The other replied, "No, we'll let it be. But-what else shall we talk about?" 

It was silent, but went on after a little while, "Which of us will go first?" "There's still plenty of time to worry about that," the other leaf said reassuringly. 

"Lets remember how beautiful it was, how wonderful, when the sun came out and shone so warmly that we thought we'd burst with life. Do you remember? And the morning dew and the mild and splendid nights.........? 

"Now the nights are dreadful," the second leaf complained, "and there is no end to them." 

"We shouldn't complain," said the first leaf gently. "We've outlived many, many others." 

"Have I changed much?" asked the second leaf shyly. 

"Not in the least," the first leaf said. "You think so only because I've gotten to be so yellow and ugly. But it's different in your case." 

"You're fooling me," the second leaf said. 

"No, really," the first leaf answered eagerly, "believe me, you're as lovely as the day you were born. Here and there may be a little yellow spot. But it's hardly noticeable and makes you only more beautiful, believe me." 

"Thanks," whispered the second leaf, quite touched. I don't believe you, not altogether, but I thank you because you're so kind. You've always been so kind to me. I'm just beginning to understand how kind you are." 

"Hush," said the other leaf, and kept silent itself, for it was too troubled to talk any more.

We had to all write an  letter to the tree from the leaf. Then we handed the letters in and they were randomly handed out to all of us.

The second part of the Bambi story was read to us:

Then they were both silent. Hours passed. A moist wind blew, cold and hostile, through the treetops. "Ah, now," said the second leaf, "I...." 

Then it's voice broke off. It was torn from it's place and spun down. Winter had come.
 


 Then we had to write a response back to the leaf from the tree. Finally the pairs of these letters were randomly handed out to us all to read and to talk about. It was such a powerful and invigorating exercise. I felt like I was writing a letter to God.

The Waipuna  Hospice is so beautiful,  like all of the hospice's that I have seen. At morning tea, I sat in the middle of the grass indulging in my surroundings.





We had many talks given to us in Mauri, we sang many spiritual chants in Mauri and learned about the spiritual needs of the mauri people from a woman of a Mauri father and English mother.

We finished the workshop by being asked to look in to the eyes of the person next to us and say 'I love you.' There were some tears here from different people in the room.

I feel so invigorated from going to this workshop.

And now I want learn Mauri!
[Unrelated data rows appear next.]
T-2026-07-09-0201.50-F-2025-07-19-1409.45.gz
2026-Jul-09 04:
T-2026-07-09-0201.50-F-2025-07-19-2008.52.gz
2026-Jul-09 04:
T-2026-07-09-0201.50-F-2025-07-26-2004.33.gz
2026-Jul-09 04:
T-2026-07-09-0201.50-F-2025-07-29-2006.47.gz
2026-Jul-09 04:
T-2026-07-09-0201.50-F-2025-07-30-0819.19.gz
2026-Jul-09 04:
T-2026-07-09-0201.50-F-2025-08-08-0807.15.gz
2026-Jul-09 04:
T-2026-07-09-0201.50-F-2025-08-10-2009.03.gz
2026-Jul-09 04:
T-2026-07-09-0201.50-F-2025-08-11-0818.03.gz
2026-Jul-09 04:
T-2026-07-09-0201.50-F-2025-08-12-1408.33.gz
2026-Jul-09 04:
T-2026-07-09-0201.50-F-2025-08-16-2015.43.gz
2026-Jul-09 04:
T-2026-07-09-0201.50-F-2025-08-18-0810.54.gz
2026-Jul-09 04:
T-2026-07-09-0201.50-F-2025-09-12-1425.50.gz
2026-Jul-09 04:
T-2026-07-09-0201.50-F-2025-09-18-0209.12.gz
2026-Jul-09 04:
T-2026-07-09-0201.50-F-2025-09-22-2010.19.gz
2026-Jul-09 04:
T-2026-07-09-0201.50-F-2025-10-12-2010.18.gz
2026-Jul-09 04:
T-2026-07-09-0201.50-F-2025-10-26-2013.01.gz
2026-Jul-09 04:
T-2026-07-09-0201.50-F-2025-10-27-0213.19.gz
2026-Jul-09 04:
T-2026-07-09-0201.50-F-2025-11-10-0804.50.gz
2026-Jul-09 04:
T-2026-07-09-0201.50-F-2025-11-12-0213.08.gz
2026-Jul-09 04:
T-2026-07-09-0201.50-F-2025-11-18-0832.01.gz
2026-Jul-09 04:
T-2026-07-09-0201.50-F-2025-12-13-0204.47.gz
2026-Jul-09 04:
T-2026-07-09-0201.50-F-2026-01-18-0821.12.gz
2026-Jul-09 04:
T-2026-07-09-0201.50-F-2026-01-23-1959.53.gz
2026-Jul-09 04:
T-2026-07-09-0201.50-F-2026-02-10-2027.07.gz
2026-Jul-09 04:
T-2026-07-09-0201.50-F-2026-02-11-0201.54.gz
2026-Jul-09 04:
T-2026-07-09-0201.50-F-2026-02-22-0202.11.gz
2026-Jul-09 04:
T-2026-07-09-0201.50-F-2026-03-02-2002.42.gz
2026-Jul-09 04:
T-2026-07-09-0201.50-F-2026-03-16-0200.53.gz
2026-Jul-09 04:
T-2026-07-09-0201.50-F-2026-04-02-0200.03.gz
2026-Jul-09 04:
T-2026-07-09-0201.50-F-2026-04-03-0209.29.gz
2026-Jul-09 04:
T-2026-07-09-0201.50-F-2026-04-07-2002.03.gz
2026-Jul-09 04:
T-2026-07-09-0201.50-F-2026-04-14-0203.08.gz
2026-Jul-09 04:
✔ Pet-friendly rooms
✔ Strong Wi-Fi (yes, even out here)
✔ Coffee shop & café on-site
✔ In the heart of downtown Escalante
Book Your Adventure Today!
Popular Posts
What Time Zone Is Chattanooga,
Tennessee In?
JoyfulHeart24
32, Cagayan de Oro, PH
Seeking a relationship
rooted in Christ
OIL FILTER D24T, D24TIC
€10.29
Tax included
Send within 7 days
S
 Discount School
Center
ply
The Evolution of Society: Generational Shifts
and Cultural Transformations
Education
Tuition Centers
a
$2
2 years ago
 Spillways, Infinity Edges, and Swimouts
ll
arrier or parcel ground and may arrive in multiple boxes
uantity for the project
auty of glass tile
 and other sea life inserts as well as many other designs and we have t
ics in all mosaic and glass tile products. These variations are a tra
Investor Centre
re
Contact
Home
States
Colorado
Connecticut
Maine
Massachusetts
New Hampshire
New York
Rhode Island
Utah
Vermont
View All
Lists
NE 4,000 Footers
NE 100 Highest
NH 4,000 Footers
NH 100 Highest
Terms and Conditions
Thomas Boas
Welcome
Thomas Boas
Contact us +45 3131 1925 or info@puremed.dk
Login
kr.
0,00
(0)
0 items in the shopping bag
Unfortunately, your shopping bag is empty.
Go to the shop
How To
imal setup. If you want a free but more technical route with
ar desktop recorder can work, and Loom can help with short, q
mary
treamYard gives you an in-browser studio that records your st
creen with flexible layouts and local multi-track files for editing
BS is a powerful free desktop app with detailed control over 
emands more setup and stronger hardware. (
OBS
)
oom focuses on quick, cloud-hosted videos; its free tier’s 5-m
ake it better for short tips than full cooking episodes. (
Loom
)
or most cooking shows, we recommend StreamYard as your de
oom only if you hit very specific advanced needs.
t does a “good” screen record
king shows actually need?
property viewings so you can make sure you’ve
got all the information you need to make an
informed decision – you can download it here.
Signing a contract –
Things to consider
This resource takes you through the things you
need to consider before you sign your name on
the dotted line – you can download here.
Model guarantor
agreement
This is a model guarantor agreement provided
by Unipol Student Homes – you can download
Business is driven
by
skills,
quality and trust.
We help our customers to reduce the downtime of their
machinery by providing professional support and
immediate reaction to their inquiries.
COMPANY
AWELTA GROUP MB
I continue to be so impressed with how much more harmoniously the Mauri's and the white's live here compared to Australia.

I love that the white people here know so many Mauri songs, words phrases and spiritual practices and that everything here has a English and a Mauri translation.

Oh I forgot to write that yesterday I helped Andrea put together a chicken coop! This girl is amazing, she has put a retaining wall up on her own, a chicken coop,  a fence, all self taught. 




We also watched the NZ movie 'Dark Horse', the true story of a Mauri man with schizophrenia who became amazing at chess during long stays in the psychiatric ward. All the while, he was brought up in a dangerous gang. He went on to train and bring a local group of struggling kids to the NZ chess championships each year. Amazing.
The houses here as I knew, are much more bang for your buck than in 'Aussie. '

We went out tonight for Andrea's birthday. Starting off at a posh restaurant then making our way in to town.
The night was wild! It was a girls night indeed. Got in trouble with the bouncers, loads of dancing and don't remember buying a single drink. Unsucessfully tried to be a 'wingwoman', to pick up a guy for a friend that turned out to have his wife next to him. And many other wild girls night stories. :p

The night was everything that it should have been. Poor Andy has been vomiting all morning. I feel surprisingly okay, but its 11am and I'm just getting out of bed. Time to cook some hash browns for everyone!